Nächster: Sei sehr vorsichtig damit.

7. Alles, was Sie nicht ändern können

Machen Sie keine endgültigen Aussagen, die gegen Sie verwendet werden können. | Brian A Jackson / iStock / Getty Images

Laut Cook & Wiley können Sie Probleme bekommen, wenn Sie endgültige Aussagen darüber machen, woran Sie sich erinnern. Wenn Sie sich bei etwas nicht absolut sicher sind, halten Sie einen Deckel darauf. Sagen Sie niemals etwas wie 'Das ist alles, was gesagt wurde' oder 'Sonst ist nichts passiert.'

Versuchen Sie stattdessen etwas in der Art von 'Das ist alles, woran ich mich erinnere' oder 'Das ist alles, woran ich mich erinnere'. Auf diese Weise können Sie Ihre Aussage ändern, wenn Sie sich nach dem Nachdenken an weitere Details erinnern.

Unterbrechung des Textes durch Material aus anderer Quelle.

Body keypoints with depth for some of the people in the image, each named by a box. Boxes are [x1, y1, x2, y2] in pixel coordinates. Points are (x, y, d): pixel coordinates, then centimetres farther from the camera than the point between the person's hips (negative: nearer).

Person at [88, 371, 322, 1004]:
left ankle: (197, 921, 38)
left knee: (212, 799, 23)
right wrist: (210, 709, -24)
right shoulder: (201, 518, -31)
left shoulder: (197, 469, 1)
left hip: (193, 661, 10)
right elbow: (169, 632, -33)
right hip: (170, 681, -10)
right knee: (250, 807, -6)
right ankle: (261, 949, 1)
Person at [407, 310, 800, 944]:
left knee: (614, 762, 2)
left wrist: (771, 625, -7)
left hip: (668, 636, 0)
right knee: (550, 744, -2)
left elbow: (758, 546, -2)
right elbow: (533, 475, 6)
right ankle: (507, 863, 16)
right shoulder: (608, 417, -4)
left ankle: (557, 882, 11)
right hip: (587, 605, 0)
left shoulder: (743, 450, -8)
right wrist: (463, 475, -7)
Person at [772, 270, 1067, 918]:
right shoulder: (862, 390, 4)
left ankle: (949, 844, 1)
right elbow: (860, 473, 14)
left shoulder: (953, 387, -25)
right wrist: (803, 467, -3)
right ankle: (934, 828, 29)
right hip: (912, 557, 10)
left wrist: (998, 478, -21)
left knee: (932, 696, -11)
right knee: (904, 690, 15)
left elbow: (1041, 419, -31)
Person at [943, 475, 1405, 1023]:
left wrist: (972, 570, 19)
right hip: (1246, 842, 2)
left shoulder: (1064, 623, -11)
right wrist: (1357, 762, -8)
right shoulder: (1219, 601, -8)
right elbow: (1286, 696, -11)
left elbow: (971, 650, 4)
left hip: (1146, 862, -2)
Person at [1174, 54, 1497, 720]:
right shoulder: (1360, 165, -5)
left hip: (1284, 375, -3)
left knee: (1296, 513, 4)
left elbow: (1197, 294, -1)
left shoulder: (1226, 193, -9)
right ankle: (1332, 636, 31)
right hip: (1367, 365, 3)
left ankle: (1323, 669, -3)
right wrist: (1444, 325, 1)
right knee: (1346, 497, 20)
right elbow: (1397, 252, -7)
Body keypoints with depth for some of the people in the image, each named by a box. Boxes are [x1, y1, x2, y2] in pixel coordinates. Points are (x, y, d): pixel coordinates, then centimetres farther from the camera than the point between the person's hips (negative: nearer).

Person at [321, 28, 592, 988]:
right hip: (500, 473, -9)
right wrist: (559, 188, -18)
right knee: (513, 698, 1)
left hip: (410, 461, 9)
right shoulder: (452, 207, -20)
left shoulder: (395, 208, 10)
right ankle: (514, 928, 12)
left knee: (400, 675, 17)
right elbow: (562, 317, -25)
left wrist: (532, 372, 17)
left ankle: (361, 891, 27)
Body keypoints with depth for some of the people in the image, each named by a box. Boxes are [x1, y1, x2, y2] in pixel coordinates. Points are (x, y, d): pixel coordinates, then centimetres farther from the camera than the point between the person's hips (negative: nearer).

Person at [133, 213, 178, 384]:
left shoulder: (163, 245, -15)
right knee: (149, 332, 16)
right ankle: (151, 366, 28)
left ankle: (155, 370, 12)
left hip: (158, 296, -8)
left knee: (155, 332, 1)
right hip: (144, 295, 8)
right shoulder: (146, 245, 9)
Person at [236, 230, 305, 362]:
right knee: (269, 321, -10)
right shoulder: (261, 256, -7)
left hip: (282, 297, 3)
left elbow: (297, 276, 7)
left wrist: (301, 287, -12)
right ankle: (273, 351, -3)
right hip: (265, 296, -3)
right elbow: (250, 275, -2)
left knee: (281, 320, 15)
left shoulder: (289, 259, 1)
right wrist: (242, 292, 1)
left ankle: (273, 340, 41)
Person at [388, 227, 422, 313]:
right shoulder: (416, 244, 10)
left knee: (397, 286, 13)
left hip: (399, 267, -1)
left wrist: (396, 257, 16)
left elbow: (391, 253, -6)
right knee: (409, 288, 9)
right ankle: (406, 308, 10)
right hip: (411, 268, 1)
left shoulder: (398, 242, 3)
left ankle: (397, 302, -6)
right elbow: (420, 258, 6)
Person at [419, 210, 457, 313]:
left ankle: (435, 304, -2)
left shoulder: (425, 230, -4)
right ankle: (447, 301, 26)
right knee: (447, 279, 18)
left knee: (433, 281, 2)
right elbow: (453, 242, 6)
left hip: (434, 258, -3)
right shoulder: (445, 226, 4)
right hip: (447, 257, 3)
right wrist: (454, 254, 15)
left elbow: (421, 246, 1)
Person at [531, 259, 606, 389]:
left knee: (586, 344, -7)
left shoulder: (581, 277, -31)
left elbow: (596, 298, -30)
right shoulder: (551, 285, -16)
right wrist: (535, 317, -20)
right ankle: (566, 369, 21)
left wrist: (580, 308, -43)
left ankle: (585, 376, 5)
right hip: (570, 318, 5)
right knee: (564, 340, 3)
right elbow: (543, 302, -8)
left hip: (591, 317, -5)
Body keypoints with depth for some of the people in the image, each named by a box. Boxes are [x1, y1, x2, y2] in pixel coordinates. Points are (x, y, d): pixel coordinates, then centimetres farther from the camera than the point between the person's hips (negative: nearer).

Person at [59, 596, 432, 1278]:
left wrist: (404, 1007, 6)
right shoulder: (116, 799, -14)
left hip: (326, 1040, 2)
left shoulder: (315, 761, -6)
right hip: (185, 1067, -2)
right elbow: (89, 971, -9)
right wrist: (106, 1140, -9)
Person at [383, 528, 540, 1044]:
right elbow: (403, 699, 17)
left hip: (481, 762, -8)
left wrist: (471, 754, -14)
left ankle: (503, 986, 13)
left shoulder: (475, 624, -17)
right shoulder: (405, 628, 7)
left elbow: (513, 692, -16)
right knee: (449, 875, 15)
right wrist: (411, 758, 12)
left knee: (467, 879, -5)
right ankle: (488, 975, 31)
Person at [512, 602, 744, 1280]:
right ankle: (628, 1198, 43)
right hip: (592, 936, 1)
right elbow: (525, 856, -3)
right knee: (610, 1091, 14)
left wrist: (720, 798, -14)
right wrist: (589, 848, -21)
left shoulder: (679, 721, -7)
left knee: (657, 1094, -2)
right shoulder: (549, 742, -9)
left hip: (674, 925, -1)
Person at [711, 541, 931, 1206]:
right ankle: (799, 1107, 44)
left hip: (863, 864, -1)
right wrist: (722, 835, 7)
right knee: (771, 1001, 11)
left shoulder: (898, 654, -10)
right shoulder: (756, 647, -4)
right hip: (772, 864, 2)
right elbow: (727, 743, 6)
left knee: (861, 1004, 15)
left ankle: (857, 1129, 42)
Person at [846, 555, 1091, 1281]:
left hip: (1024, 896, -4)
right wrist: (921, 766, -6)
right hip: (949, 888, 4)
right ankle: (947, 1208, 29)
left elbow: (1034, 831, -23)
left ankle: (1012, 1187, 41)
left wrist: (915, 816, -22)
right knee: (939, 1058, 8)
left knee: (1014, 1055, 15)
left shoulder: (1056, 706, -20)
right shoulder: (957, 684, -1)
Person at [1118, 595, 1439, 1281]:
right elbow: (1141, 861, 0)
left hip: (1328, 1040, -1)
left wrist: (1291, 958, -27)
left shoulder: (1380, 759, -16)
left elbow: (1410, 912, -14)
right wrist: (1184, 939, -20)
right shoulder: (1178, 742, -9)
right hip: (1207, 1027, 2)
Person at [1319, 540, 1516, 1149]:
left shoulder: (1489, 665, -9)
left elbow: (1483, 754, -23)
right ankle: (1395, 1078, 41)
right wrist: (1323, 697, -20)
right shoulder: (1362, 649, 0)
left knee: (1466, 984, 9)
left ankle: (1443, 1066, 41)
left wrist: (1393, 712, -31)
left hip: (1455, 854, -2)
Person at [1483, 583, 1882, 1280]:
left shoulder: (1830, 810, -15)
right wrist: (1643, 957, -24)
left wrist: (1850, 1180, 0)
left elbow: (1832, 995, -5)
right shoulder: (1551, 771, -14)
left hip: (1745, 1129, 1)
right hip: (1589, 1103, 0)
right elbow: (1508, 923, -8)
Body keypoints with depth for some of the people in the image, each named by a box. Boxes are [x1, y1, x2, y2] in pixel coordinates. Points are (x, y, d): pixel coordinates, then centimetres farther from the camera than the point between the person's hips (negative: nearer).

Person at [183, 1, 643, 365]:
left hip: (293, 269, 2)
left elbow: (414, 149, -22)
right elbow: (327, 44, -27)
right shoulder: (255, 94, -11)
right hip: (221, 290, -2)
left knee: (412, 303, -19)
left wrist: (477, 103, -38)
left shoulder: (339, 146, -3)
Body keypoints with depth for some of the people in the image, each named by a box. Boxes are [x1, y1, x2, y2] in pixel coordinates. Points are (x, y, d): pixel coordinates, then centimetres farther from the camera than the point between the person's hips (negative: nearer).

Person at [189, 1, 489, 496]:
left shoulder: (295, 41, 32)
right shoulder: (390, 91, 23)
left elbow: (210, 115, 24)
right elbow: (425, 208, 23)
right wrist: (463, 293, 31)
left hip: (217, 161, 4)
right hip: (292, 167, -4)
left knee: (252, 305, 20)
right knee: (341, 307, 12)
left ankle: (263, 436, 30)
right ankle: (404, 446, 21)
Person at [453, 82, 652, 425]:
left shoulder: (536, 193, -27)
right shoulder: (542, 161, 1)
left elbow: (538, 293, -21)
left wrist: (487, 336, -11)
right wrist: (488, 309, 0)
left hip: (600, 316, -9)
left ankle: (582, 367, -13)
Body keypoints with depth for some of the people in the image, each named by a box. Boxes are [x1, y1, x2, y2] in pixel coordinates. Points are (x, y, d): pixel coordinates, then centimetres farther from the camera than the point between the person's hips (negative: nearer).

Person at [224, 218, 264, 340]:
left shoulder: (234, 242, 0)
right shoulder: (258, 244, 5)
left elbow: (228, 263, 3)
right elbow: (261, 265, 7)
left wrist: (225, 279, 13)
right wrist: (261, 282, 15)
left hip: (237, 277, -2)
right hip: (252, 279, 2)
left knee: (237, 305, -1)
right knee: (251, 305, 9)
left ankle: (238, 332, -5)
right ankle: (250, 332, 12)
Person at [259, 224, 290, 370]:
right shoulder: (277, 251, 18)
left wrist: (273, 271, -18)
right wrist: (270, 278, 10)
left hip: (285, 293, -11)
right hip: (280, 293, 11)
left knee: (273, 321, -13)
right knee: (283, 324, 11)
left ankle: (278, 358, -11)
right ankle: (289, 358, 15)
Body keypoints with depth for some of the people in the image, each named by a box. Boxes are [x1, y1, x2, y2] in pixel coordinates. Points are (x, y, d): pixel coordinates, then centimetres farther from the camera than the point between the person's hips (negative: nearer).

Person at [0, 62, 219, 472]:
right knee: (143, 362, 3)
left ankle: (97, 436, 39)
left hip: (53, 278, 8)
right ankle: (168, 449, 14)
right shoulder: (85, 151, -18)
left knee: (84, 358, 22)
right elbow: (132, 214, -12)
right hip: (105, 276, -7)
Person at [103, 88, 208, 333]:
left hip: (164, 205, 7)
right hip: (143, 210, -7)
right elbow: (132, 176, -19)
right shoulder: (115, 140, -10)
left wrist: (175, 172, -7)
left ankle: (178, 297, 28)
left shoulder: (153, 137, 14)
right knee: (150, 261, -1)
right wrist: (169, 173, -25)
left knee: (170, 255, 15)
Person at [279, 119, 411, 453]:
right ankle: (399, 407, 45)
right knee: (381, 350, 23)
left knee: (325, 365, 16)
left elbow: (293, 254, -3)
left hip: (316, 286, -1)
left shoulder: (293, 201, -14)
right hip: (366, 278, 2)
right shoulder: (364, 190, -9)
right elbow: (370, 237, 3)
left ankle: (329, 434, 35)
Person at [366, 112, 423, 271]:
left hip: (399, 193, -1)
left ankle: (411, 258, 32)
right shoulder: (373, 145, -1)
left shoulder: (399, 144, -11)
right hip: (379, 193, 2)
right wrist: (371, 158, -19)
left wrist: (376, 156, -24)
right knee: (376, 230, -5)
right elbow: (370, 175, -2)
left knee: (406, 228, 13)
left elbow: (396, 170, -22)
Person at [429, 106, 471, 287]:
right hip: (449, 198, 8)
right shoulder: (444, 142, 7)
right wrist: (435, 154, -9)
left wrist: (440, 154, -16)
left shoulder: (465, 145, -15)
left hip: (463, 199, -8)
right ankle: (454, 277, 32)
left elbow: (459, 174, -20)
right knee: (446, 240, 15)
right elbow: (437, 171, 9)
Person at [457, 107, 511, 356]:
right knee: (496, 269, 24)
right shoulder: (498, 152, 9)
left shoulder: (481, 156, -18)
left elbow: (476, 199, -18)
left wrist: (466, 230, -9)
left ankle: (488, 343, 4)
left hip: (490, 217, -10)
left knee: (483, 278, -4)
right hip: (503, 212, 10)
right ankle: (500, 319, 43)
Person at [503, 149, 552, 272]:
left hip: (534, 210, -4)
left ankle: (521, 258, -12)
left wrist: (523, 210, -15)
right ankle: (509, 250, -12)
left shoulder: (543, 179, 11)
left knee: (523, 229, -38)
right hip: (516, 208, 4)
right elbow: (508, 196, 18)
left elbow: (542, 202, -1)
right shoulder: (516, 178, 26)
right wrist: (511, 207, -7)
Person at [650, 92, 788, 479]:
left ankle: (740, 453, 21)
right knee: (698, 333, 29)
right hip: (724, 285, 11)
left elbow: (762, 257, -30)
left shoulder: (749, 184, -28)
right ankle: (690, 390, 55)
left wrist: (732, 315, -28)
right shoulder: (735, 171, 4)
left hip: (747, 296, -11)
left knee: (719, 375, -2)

Nächster: Beantworten Sie einfach die Frage.

8. Alle freiwilligen Informationen

Holzhammer auf einem Tisch

Beantworten Sie nur die Fragen, die sie stellen. | Joe Raedle / Getty Images

Wenn Sie vor einen Richter treten, tun Sie sich selbst einen Gefallen: Beantworten Sie nur die Fragen, die er Ihnen stellt. Geben Sie niemals freiwillige Informationen heraus, nach denen der Richter Sie nicht fragt, warnt Cook & Wiley. Geben Sie klare, kurze Antworten auf Fragen - der Richter könnte sich nicht weniger um Ihre Beobachtungen kümmern. Stellen Sie sicher, dass Sie auch nur Ihre eigenen Meinungen angeben. Geben Sie dem Richter keine Informationen, die Ihnen jemand gesagt hat, es sei denn, er bittet Sie ausdrücklich darum.